Although King County has seen wildfire smoke for the last several summers, it has largely avoided the impacts of devastating wildfires seen on the eastern side of the state.
However, county officials suspect that could change. Most of the county remains at moderate risk of wildfire, but fires are expected to become more common, particularly in the heavily forested and rural areas.
These areas — including parts of Snoqualmie, North Bend and Fall City — sit in what the county describes as the Wild Urban Interface (WUI), an area of land where urban development mixes with rural wildlands. Parts of Enumclaw, Auburn and Issaquah also sit within the WUI.
The county government has become increasingly concerned about an increase in wildfires in these area, said Lara Whitely Binder, a climate preparedness program manager for the county.
“The potential for a large fire is low in Western Washington compared to any other part of the state,” she said. “But we know that we are not prepared in King County. We have largely thought of wildfires as a problem for other parts of the state.”
In the last year, the amount of time county firefighters have spent fighting fires has nearly quadrupled, according to Jordan Simmonds, a captain with Eastside Fire & Rescue, who also trains firefighters in fighting wildland fires.
In an average year, county firefighters spend 266 hours fighting fires. This year, they have spent 953 hours.
The number of fires in the county is also up 44% compared to the average year. In Fire District 1, which includes the north and east parts of King County, the number of fires is up 46%.
“I’ve been fighting fires for 23 years, and in that time I can certainly tell you from personal experience we have seen a huge increase in local wildfires,” Simmonds said. “We’re seeing fires get bigger and grow faster.”
This year, county firefighters have already responded to a number of large fires, including the Cedar Hills fire in Issaquah, the Royal Hills fire in Renton and the Green Valley fire in Auburn.
Until recently, Simmonds said the county did not have much of the heavy equipment or resources needed to fight these fires, making containment even more difficult.
That is beginning to change. Recently, the county has begun working alongside fire districts and communities to acquire more resources and introduce the county’s first wildfire risk reduction strategy.
The strategy is looking at three pillars of wildfire reduction: what can be done in forest landscapes, what can be done in the WUI communities, and what can be done to quickly and effectively respond to fires.
Even if the county does everything right, wildfires will still be seen in the future due to climate change increasing the potential for favorable conditions, Whitely Binder said.
“Projections for lower snowpack, higher summer temperatures and dryer summer conditions all set the stage for fires, ” she said.
Wildfires in King County have typically stayed low to the ground, rarely rising above the treeline, Simmonds said. Although county fire behavior could change to more resemble the eastern portion of the state, ground fires often allow firefighters to save homes if owners take the proper precautions.
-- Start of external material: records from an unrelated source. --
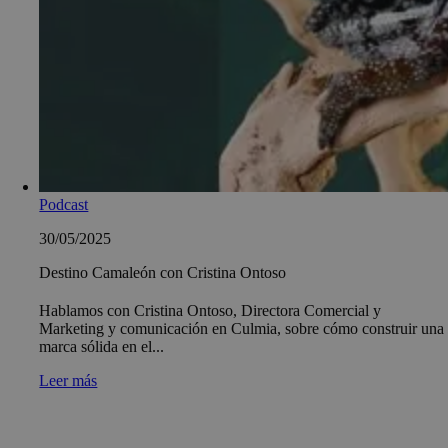
Podcast
30/05/2025
Destino Camaleón con Cristina Ontoso
Hablamos con Cristina Ontoso, Directora Comercial y
Marketing y comunicación en Culmia, sobre cómo construir una
marca sólida en el...
Leer más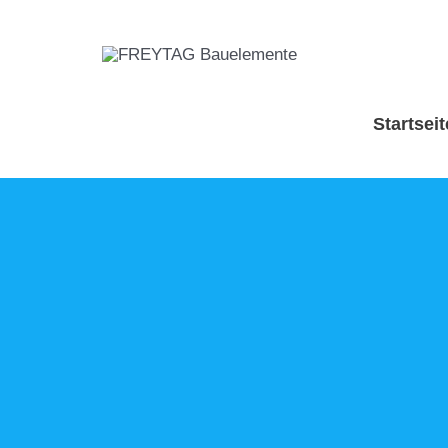
Aktuelle Seite:
Home
»
Leistungen
»
Garagentore
Startseit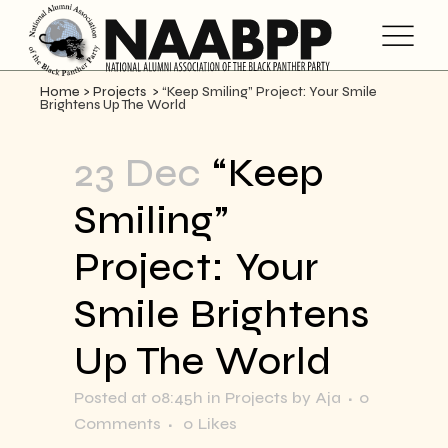
Home
>
Projects
>
“Keep Smiling” Project: Your Smile
Brightens Up The World
23 Dec
“Keep
Smiling”
Project: Your
Smile Brightens
Up The World
Posted at 08:45h
in
Projects
by
Aja
0
Comments
0
Likes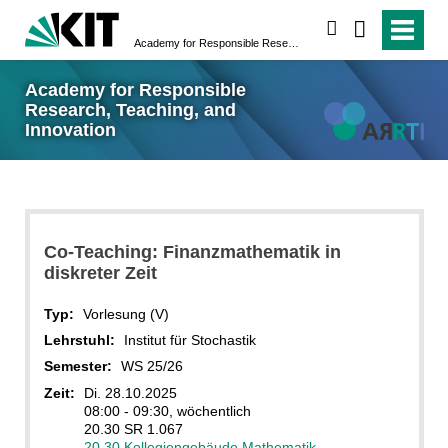
suchen
Academy for Responsible Research, Teaching, and Innovation
Academy for Responsible
Research, Teaching, and
Innovation
Co-Teaching: Finanzmathematik in
diskreter Zeit
Typ:
Vorlesung (V)
Lehrstuhl:
Institut für Stochastik
Semester:
WS 25/26
Zeit:
Di. 28.10.2025
08:00 - 09:30, wöchentlich
20.30 SR 1.067
20.30 Kollegiengebäude Mathematik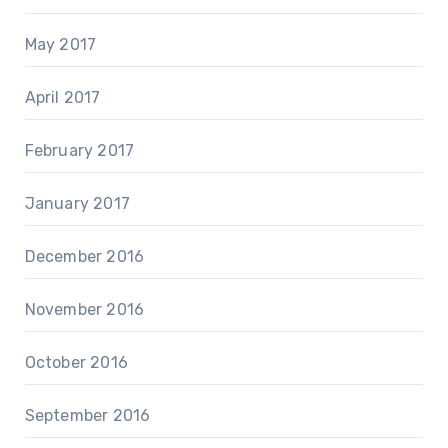
May 2017
April 2017
February 2017
January 2017
December 2016
November 2016
October 2016
September 2016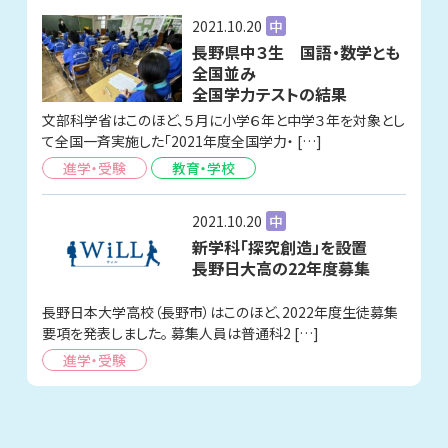
2021.10.20
中
長野県中３生 国語・数学とも
全国並み
全国学力テストの結果
文部科学省はこのほど、５月に小学６年と中学３年を対象とし
て全国一斉実施した「2021年度全国学力・ […]
進学・受験
教育・学校
2021.10.20
中
新学科「探究創造」を設置
長野日大高の22年度募集
長野日本大学高校（長野市）はこのほど、2022年度生徒募集
要項を発表しました。 募集人員は普通科2 […]
進学・受験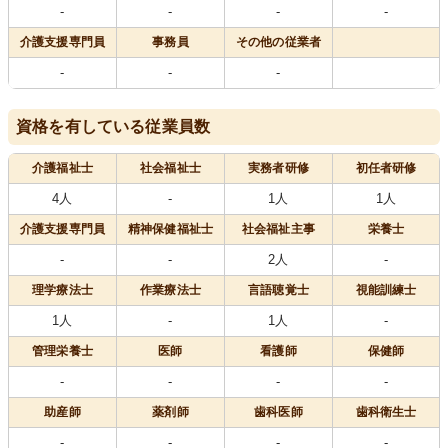
-
-
-
-
介護支援専門員
事務員
その他の従業者
-
-
-
資格を有している従業員数
介護福祉士
社会福祉士
実務者研修
初任者研修
4人
-
1人
1人
介護支援専門員
精神保健福祉士
社会福祉主事
栄養士
-
-
2人
-
理学療法士
作業療法士
言語聴覚士
視能訓練士
1人
-
1人
-
管理栄養士
医師
看護師
保健師
-
-
-
-
助産師
薬剤師
歯科医師
歯科衛生士
-
-
-
-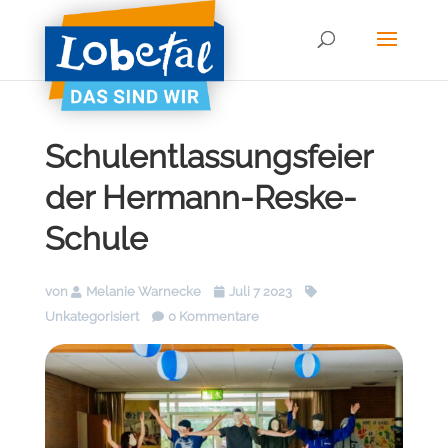
Schulentlassungsfeier
der Hermann-Reske-
Schule
von
Melanie Warnecke
Juli 7 2023
Unkategorisiert
0 Kommentare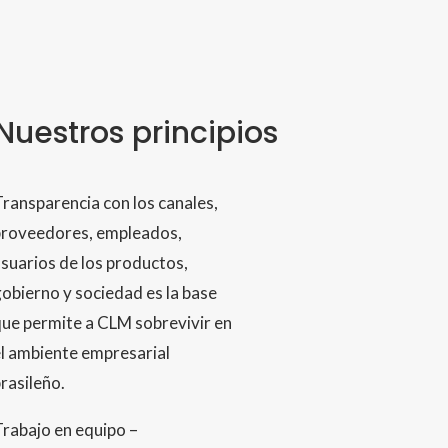
Nuestros principios
ransparencia con los canales,
proveedores, empleados,
suarios de los productos,
obierno y sociedad es la base
ue permite a CLM sobrevivir en
l ambiente empresarial
rasileño.
rabajo en equipo –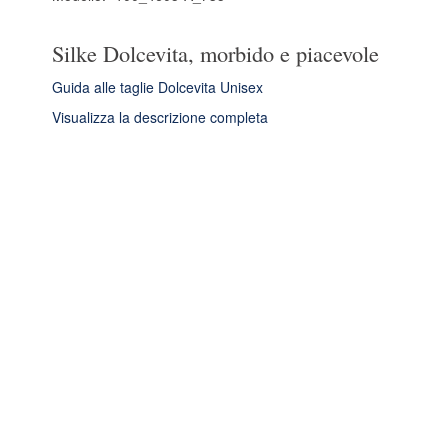
Silke Dolcevita, morbido e piacevole
Guida alle taglie Dolcevita Unisex
Visualizza la descrizione completa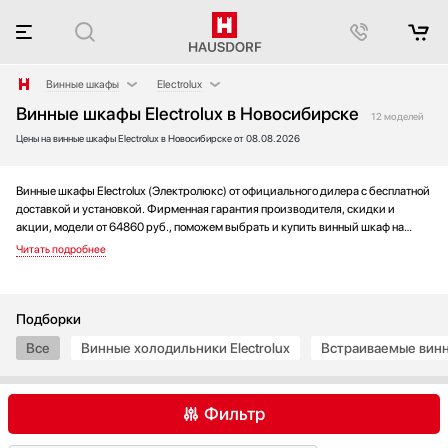
Винные шкафы
Electrolux
Винные шкафы Electrolux в Новосибирске
Аксессуары
AEG
12 моделей
Цены на винные шкафы Electrolux в Новосибирске от 08.08.2026
Аксессуары и принадлежности
Asko
Акустические системы
Bertazzoni
Аромастанции
BORK
Винные шкафы Electrolux (Электролюкс) от официального дилера с бесплатной
доставкой и установкой. Фирменная гарантия производителя, скидки и
Барбекю
Bosch
акции, модели от 64860 руб., поможем выбрать и купить винный шкаф на
Беспроводные акустические системы
Cavanova
выгодных условиях без переплаты. Новинки и хиты года, отзывы покупателей
и мнения специалистов, а также фотографии, техническая документация и
Блендеры
CellarPrivate
видео моделей.
Вакуумные упаковщики
Climadiff
Варочные панели
Cold Vine
Подборки
Варочные центры
De Dietrich
Все
Винные холодильники Electrolux
Встраиваемые винн
Вафельницы
Dometic
Вентиляторы
Dunavox
Фильтр
Весы
Elica
Витрины
EuroCave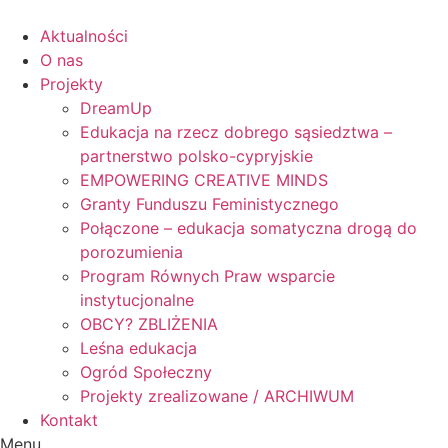
Skip
to
Aktualności
content
O nas
Projekty
DreamUp
Edukacja na rzecz dobrego sąsiedztwa –
partnerstwo polsko-cypryjskie
EMPOWERING CREATIVE MINDS
Granty Funduszu Feministycznego
Połączone – edukacja somatyczna drogą do
porozumienia
Program Równych Praw wsparcie
instytucjonalne
OBCY? ZBLIŻENIA
Leśna edukacja
Ogród Społeczny
Projekty zrealizowane / ARCHIWUM
Kontakt
Menu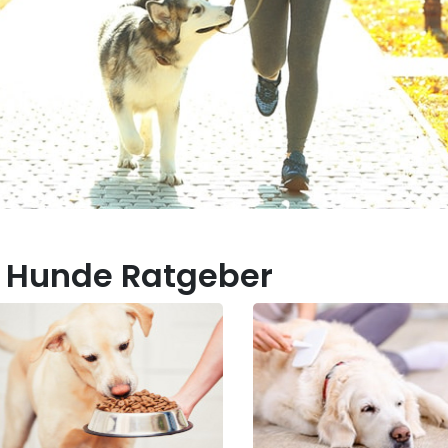
 Hunde Ratgeber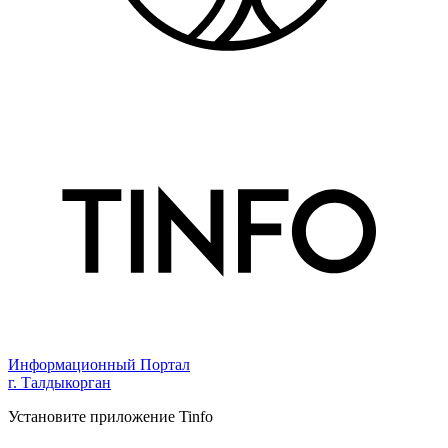
Информационный Портал
г. Талдыкорган
Установите приложение Tinfo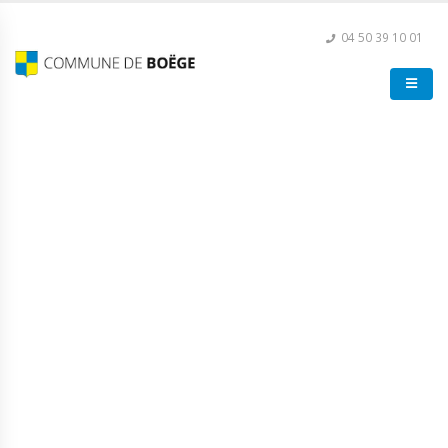
04 50 39 10 01
Tournoi de Volley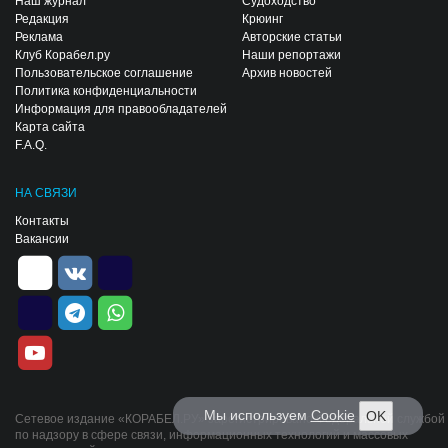
Наш журнал
Судоходство
Редакция
Крюинг
Реклама
Авторские статьи
Клуб Корабел.ру
Наши репортажи
Пользовательское соглашение
Архив новостей
Политика конфиденциальности
Информация для правообладателей
Карта сайта
F.A.Q.
НА СВЯЗИ
Контакты
Вакансии
Мы используем
Cookie
OK
Сетевое издание «КОРАБЕЛ.РУ» зарегистрировано Федеральной службой
по надзору в сфере связи, информационных технологий и массовых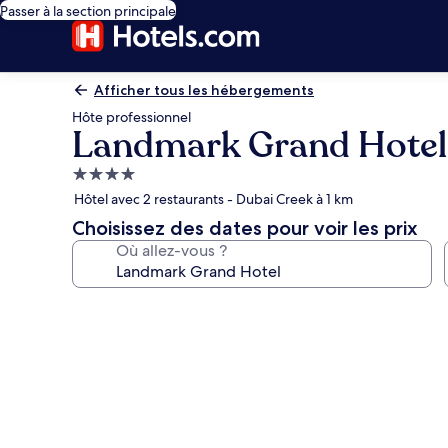
Passer à la section principale
Afficher tous les hébergements
Hôte professionnel
Landmark Grand Hotel
Hébergement
4.0 étoiles
Hôtel avec 2 restaurants - Dubai Creek à 1 km
Choisissez des dates pour voir les prix
Où allez-vous ?
Galerie
photos
de
l’hébergement
Landmark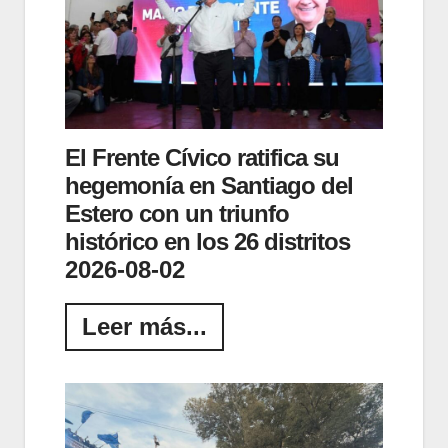
El Frente Cívico ratifica su
hegemonía en Santiago del
Estero con un triunfo
histórico en los 26 distritos
2026-08-02
Leer más...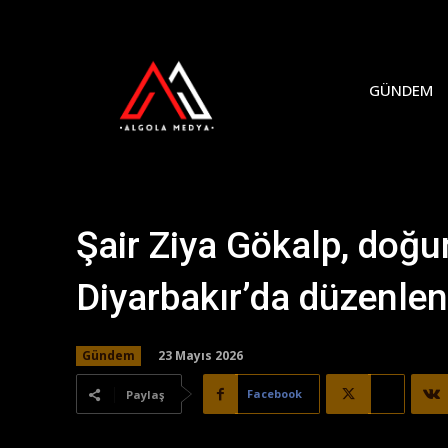
GÜNDEM
Şair Ziya Gökalp, doğ
Diyarbakır’da düzenlene
23 Mayıs 2026
Gündem
Facebook
X
Paylaş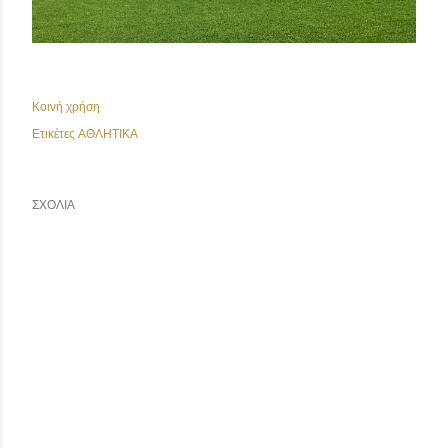
Κοινή χρήση
Ετικέτες
ΑΘΛΗΤΙΚΑ
ΣΧΌΛΙΑ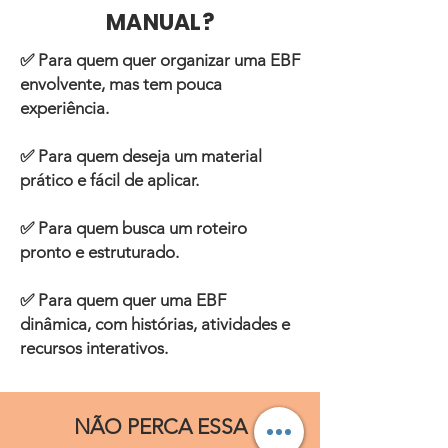
MANUAL?
✅ Para quem quer organizar uma EBF
envolvente, mas tem pouca
experiência.
✅ Para quem deseja um material
prático e fácil de aplicar.
✅ Para quem busca um roteiro
pronto e estruturado.
✅ Para quem quer uma EBF
dinâmica, com histórias, atividades e
recursos interativos.
NÃO PERCA ESSA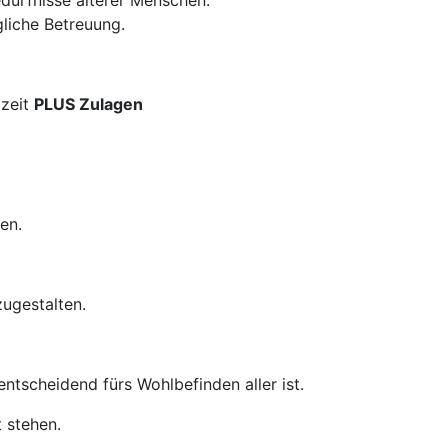
dürfnisse älterer Menschen.
gliche Betreuung.
lzeit
PLUS Zulagen
en.
zugestalten.
ntscheidend fürs Wohlbefinden aller ist.
 stehen.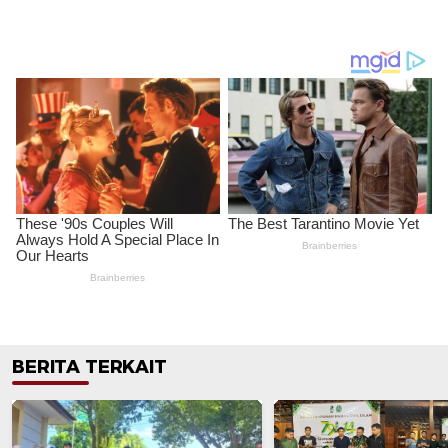
BERITA TERKAIT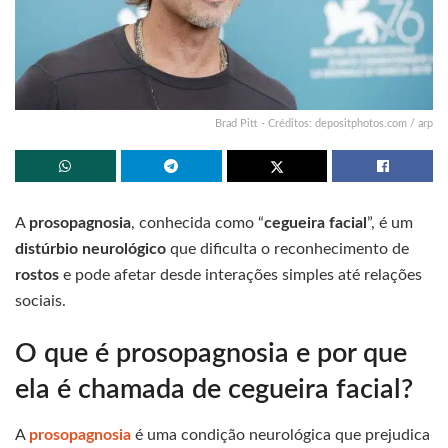
Brad Pitt - Créditos: depositphotos.com / arp
A
prosopagnosia
, conhecida como “
cegueira facial
”, é um
distúrbio neurológico
que dificulta o reconhecimento de
rostos
e pode afetar desde interações simples até relações
sociais.
O que é prosopagnosia e por que
ela é chamada de cegueira facial?
A
prosopagnosia
é uma condição neurológica que prejudica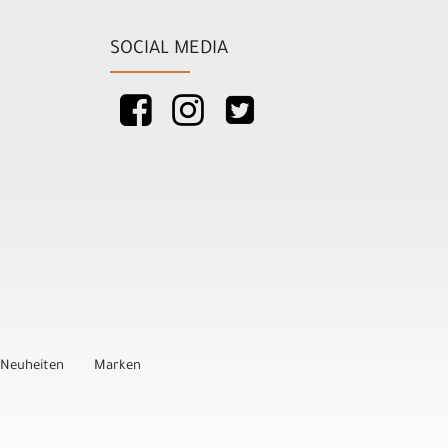
SOCIAL MEDIA
Neuheiten
Marken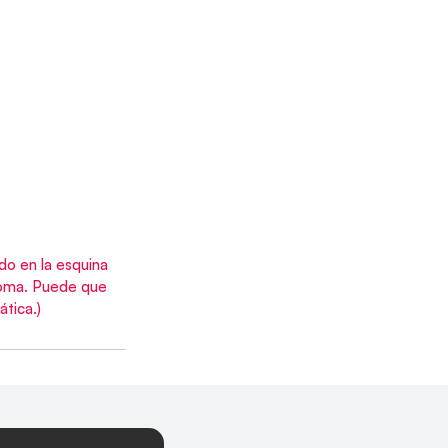
do en la esquina 
dioma. Puede que 
tica.)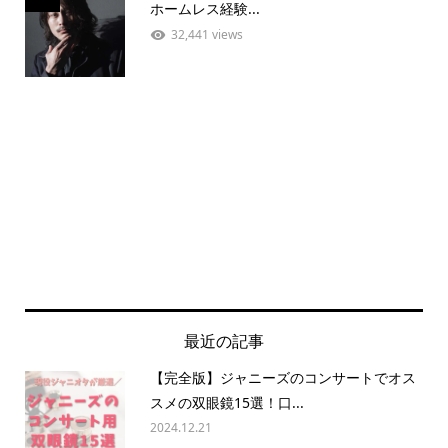
ホームレス経験...
32,441 views
最近の記事
【完全版】ジャニーズのコンサートでオス
スメの双眼鏡15選！口...
2024.12.21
“It makes all the difference in the world,” Simmons said. “If a homeowner has not been on top of it, not maintaining the ground around their home, there are times we’re not able to save it.”
‘Right down the I-90 corridor’
Matt Axe, the wildfire and forest resiliency coordinator with the King Conservation District, helps homeowners prepare. He offers a free service for county residents, where he will inspect their property and make suggestions for fire resiliency improvements.
“When we start at a home, we work out and we create this defensible space,” he said. “The first 30 feet is how we get the biggest bang for your buck in reducing fire damage to your home.”
Axe said preparing your property for a fire is particularly important in the heavily forested areas of the Snoqualmie Valley.
Forested areas naturally have a higher risk for fire, not including the increased chance of human-caused fires due to development. The valley is also in close proximity to wildfires in Eastern Washington.
“If we have conditions like we did this year and we have an easterly wind event, that wildfire is expected to go right down the I-90 corridor,” Axe said.
When he looks at homes, Axe said he checks if they have the correct fire resistant building materials, including an asphalt or metal roof, as well as ignition-resistant siding.
He also looks to see that there are no pine needles or other debris around the home or in uts gutters. Plants with oily leaves or needles and bark around the home also pose big risks to ignition.
“We can never say with everything we do that your home will survive a wildfire,” Axe said. “What we can do is improve your chances.”